Ethics clearance: Research Ethics Committee Vietnam National Children’s Hospital; No. 1124/HDDD, dated 2 June, 2010.

Contributors: PLTH: conceptualized and designed the study, designed and performed laboratory analyses, drafted the initial manuscript, reviewed and revised the manuscript; PTH: recruited patients, collected and entered data, follow-up patients; NTPL: participated in laboratory analyses, reviewed the manuscript; DMT: designed the study, recruited patients, follow –up patients, participated in discussion and interpretation of the findings; DDA: had a substantial contribution in experimental design and interpretation of ELISA and multiplex PCR, critically reviewed the manuscript; TQB: cleaned data, supervised data collection, performed statistical analyses and interpretation of findings, critically reviewed and revised the manuscript. All authors read and approved the final manuscript.

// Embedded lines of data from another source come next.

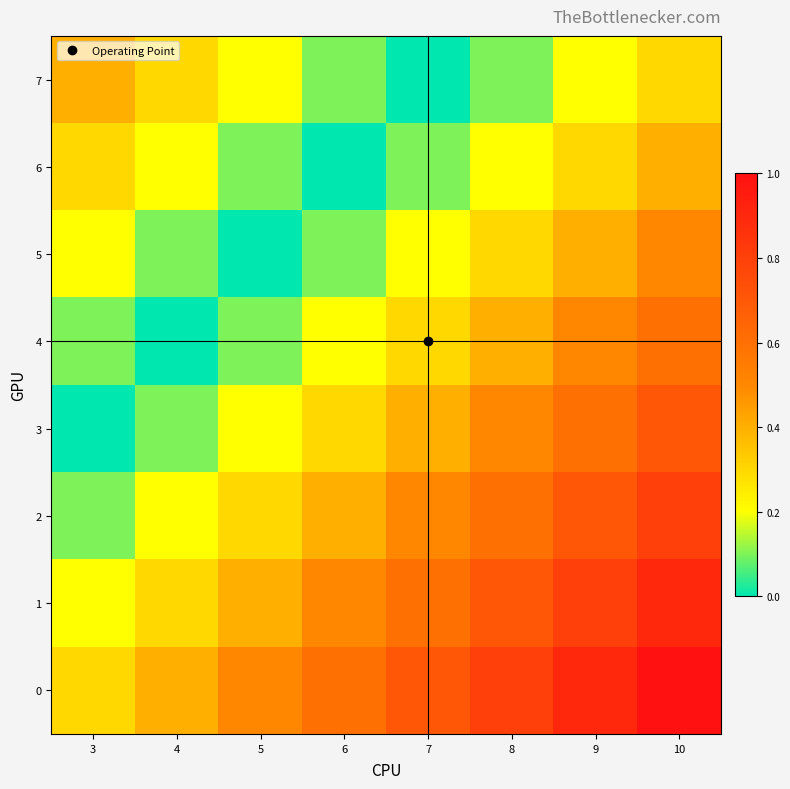

Reading left to right, list all the values displayed in this chart.

0: 3=0.3	4=0.4	5=0.5	6=0.6	7=0.7	8=0.8	9=0.9	10=1.0
1: 3=0.2	4=0.3	5=0.4	6=0.5	7=0.6	8=0.7	9=0.8	10=0.9
2: 3=0.1	4=0.2	5=0.3	6=0.4	7=0.5	8=0.6	9=0.7	10=0.8
3: 3=0.0	4=0.1	5=0.2	6=0.3	7=0.4	8=0.5	9=0.6	10=0.7
4: 3=0.1	4=0.0	5=0.1	6=0.2	7=0.3	8=0.4	9=0.5	10=0.6
5: 3=0.2	4=0.1	5=0.0	6=0.1	7=0.2	8=0.3	9=0.4	10=0.5
6: 3=0.3	4=0.2	5=0.1	6=0.0	7=0.1	8=0.2	9=0.3	10=0.4
7: 3=0.4	4=0.3	5=0.2	6=0.1	7=0.0	8=0.1	9=0.2	10=0.3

Funding: National Foundation for Science and Technology Development (NAFOSTED), grant no. 106.03-2010.36 from The Ministry of Science and Technology, Vietnam. Competing interest: None stated.


What this Study Adds?

• Age group, season of disease onset, asthma history, duration of symptom onset to hospital admission, and radiological findings identify a child at high risk of atypical community-acquired pneumonia.